The car that starred in Kill Bill (besides the Pussy Wagon, of course) was a fire-breathing 1980 Pontiac Trans-Am. Two cars were used in filming. Michael Madsen got to the studio lot before Daryl Hannah, so he got the better preserved of the two.
Hannah's car barely made it out of the parking lot, and because she prefers to drive alternative-powered vehicles instead of a 6.6-liter gas guzzler, it sat for years on flat tires in her garage
Riverwired.com reported that Hannah "plans to convert Elle Driver's 1980 T-top Trans Am from gasoline to electric power," but the truth is more interesting: It's running on alcohol. I got a close-up look at the Trans-Am last week in Los Angeles, at a forum titled "Alcohol for Sustainable Living" attended by both Hannah and Ed Begley, Jr.
The event was hosted by David Blume, author of Alcohol Can be a Gas, a fat volume on the wonders of alcohol fuel. Of course, another name for alcohol is ethanol, and it has taken flak for driving up the cost of corn and setting up a "food vs. fuel" controversy. Blume said that corn has been a victim of price fixing, and that the world is actually swimming in the stuff. He claimed we've actually had a corn surplus three years running.

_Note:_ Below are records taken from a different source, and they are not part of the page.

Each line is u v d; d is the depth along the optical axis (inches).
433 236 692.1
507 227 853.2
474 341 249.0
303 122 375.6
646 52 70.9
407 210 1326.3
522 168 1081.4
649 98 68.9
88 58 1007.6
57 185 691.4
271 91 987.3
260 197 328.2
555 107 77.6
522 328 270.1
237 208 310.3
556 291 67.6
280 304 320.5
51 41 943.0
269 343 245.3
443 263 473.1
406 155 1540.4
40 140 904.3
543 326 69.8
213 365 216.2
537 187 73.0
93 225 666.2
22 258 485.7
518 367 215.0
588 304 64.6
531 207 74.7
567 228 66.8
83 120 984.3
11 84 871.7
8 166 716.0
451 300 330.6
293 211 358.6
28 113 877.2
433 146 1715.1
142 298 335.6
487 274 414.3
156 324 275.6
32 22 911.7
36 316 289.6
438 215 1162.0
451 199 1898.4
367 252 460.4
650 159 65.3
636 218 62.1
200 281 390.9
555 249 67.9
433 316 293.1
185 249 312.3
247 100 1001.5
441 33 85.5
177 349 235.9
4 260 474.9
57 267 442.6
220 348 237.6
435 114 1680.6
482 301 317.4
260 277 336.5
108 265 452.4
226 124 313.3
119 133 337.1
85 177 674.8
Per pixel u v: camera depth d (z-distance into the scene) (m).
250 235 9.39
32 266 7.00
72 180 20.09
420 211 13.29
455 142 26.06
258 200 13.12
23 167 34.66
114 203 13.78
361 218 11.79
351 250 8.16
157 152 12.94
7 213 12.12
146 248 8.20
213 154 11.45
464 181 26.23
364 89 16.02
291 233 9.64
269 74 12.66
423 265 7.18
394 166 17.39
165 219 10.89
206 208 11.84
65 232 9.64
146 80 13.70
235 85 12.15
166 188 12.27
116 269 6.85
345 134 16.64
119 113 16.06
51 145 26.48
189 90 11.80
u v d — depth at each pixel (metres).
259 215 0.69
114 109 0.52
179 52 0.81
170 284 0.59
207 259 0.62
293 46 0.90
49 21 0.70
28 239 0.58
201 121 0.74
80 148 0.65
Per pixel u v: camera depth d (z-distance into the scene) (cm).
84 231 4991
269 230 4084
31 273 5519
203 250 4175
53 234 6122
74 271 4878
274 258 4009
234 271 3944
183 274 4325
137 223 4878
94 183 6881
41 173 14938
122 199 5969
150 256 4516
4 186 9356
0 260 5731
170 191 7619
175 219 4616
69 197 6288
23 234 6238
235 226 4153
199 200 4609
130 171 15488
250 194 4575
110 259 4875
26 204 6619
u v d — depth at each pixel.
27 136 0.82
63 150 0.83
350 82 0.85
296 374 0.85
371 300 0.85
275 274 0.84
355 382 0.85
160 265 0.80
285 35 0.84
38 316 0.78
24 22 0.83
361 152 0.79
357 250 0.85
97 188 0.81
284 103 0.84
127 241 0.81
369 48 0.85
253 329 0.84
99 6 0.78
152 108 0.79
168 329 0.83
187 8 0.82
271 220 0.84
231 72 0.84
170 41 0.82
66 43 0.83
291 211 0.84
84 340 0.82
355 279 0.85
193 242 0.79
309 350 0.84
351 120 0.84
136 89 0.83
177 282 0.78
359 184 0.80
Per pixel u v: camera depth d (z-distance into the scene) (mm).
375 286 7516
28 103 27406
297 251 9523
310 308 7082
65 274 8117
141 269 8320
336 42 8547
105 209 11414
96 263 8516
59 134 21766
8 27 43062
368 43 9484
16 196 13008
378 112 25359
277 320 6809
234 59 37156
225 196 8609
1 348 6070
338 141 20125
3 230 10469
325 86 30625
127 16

Blume outlined some compelling visions of an alcohol-fueled future that would reform our current corn-based production. Ethanol has to get holistic, and take advantage of the system's epic amounts of waste. In particular, he said that stale doughnuts make great alcohol because of how much sugar (10 teaspoons) they contain. And I loved his vision for a closed-loop "living machine" that would produce alcohol from grain, then use the highly nutritious leftovers to feed fish, whose poopy water is great for growing cabbages. Don't think it can work? Archer Daniels Midland did it profitably for many years, Blume said, until the program was killed by a CEO from the oil industry.
We need to get internal combustion off the road, one way or the other.